Bentley's knows what it's doing and it does it right. The food was largely an overwhelming hit, and the environment speaks to a certain sense of understanding of what people expect when they dine here. Service is friendly, formal when necessary, but familiar to the clientele who welcome it.
The Times' Giles Coren loves every mouthful at French celebrity chef Cyril Lignac's Bar des Prés in London…
I ordered blind with a swirling pin over the various needy headings ("Land & sea", "Raw & marinated") and was rewarded with a procession of brightly coloured, sharply accented, beautifully fresh and precisely plated European variations on Japanese themes, and vice versa.
First up was seared chutoro (five pieces for £21): "Voilà, bish, bosh," said my guy. Actually, he didn't. He was a very elegant and lovely Frenchman and the dish was fantastic. Yellowtail maki rolls (£9 for six) were followed by a wondrous riff on nigiri sushi, with gorgeous salmon draped over rice that had been fried into crispy, sticky little fingers (five for £16) and then fresh little spring rolls of king crab with cubes of mango and flecks of mint rolled in lettuce (seven slices for £20).
There was an escalope of breaded volailles des Landes (£26) – a St Germain riff on katsu with a sriracha mayonnaise – and a somewhat underpowered and dainty take on Nobu's famous old black cod in miso (£39). But I've not eaten cod in miso in two years, thanks to lockdown, and even a slightly disappointing cod in miso is better than no cod in miso at all.
Score: cooking: 8/10, service: 8/10, Cyril: 9/10; total: 8.33/10
… while the London Evening Standard's David Ellis finds little new at Bar des Prés in London, even though there's much to enjoy
Bar des Prés may be Paris-born, but it's definitely a mostly Japanese restaurant, with the roll-call of hits that do the rounds in this part of town: sashimi, sushi and maki, lobster salad, crab with avocado. They insist it's "Franco/East Asian" and while unnecessary French descriptions do run through the menu as an attempted persuasive – "Black cod caramélisé au miso" – it feels as if Lignac was one step away from calling the place "Le Sushi" and hoping to get away with it.

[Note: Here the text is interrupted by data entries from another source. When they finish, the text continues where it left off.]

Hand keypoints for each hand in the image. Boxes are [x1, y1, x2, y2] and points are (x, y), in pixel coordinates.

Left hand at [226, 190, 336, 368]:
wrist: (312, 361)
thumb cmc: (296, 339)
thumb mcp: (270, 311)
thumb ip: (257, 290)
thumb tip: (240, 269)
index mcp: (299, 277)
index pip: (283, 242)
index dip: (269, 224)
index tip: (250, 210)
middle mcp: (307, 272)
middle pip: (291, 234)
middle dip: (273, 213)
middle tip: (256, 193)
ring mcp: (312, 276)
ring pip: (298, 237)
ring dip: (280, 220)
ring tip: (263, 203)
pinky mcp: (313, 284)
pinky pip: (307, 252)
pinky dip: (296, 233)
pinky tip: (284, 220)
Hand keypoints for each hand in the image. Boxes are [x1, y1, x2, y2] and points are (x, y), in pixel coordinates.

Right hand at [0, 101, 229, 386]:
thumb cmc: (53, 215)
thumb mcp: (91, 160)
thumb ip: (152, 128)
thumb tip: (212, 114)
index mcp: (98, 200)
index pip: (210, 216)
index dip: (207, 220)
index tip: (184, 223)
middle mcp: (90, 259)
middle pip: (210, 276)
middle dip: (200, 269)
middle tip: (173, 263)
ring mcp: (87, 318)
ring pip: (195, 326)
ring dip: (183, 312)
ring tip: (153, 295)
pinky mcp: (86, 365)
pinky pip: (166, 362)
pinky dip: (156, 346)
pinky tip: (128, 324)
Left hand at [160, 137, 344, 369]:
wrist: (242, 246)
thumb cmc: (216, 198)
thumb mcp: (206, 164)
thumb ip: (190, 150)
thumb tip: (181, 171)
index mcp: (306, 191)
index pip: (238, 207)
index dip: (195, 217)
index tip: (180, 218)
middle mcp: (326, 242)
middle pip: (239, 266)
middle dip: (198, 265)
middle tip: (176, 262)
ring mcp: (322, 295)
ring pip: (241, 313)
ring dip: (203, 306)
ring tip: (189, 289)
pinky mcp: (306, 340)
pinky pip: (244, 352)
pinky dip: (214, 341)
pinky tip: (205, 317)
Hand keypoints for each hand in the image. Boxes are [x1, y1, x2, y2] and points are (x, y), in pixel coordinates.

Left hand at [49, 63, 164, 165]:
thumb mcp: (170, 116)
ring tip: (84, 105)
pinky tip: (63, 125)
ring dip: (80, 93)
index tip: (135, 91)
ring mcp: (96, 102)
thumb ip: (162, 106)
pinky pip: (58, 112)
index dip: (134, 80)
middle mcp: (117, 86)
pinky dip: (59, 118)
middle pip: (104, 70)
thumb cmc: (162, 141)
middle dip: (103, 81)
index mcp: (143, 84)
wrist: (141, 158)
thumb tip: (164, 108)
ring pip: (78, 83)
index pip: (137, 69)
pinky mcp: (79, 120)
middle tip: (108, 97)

While normally a menu left unexplained is a bullet dodged, here I could have done with a hand; with frightening prices and little idea of how much to have, I wasn't sure if we'd go hungry or I'd have to call the bank to extend my limit.
There's lots to enjoy – tight rolls of icy, delicate yellowtail carpaccio given life by an almighty tang of homemade soy sauce, say, or hot chunks of mildly spiced prawns that had a regrettably regurgitated look but turned out to be comforting, fleshy bites (really, I wanted them piled high to snack on).
Dover sole sat in a foaming blanket of broth, the red chillies adding a much-needed thwack of heat; beef satay was rightly cooked only in passing and given a flash of bright citrus from a smart squirt of lime. Lignac's vanilla mashed potatoes, on the other hand? A signature, apparently. One that could scribble his reputation away: it brought to mind microwaved Carte D'Or.